昨日、『許されざる者』(2013年/監督:李相日)を観てきた。巧く1878年の日本に舞台を置き換えていましたね。だけど、史実的には首をかしげるところがありました。当時は廃刀令が施行されていてリチャード・ハリスにあたる國村隼の元長州藩士が表立って刀を差して現れるのは可笑しいです。それに開拓村で薩摩の悪口を言うのもね。開拓民に薩摩藩士はいませんよ。薩摩藩士は出世していて、ジーン・ハックマンにあたる佐藤浩市の町長兼警察署長のような管理役人です。長州藩士も出世していたと思うんですけどね。

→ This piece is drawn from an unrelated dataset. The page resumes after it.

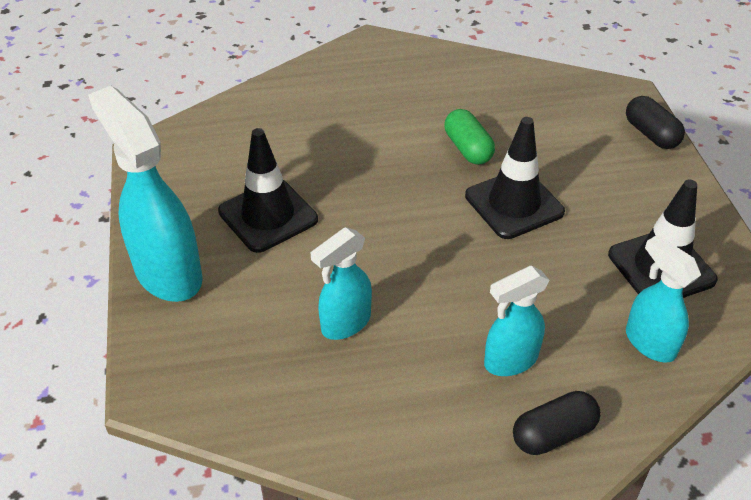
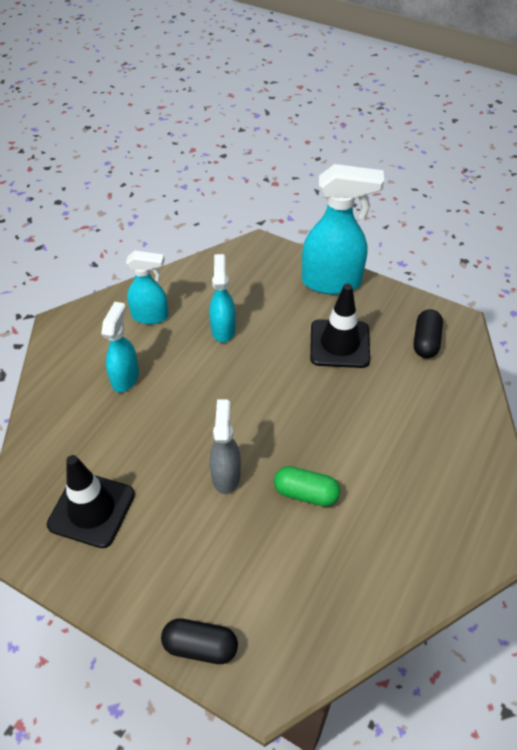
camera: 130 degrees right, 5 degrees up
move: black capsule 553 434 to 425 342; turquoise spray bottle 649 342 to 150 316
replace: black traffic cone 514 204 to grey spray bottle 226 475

明治初期なので銃器が出てくるのは当然ですが、モーガン・フリーマンにあたる柄本明が持っていたライフルがウィンチェスターというのは頷けません。元幕府軍の貧乏人がどうやって手に入れたのだろう。ジェームズ・ウールヴェットにあたる柳楽優弥アイヌの若者が持っていた拳銃もね。混血という設定なので、父親が持っていた銃かな。銃器にこだわったイーストウッドを見習って、函館戦争で榎本軍が使った銃器ぐらい使ってほしかったです。
オリジナルは、アメリカ映画史の中で大きな比重を占める西部劇史にかかわる“老いたるヒーロー”と“英雄伝説の破壊”というテーマを含んでいたので名作になりましたが、時代劇ではね。せっかく、主人公(渡辺謙)の妻アイヌにし、若者をアイヌの混血にして、オリジナルにはないアイヌ差別のシ−ンを入れたのですから、差別問題をもっと強調したらよかったような気がします。韓国人が観たら反日プロパガンダに結びつけるかもしれませんけどね。
映像的には北海道ロケが充分に活かされており、まさに日本の西部劇になっていました。渡辺謙の存在感ある演技もよし。傑作といかないまでも、上出来作品で〜す。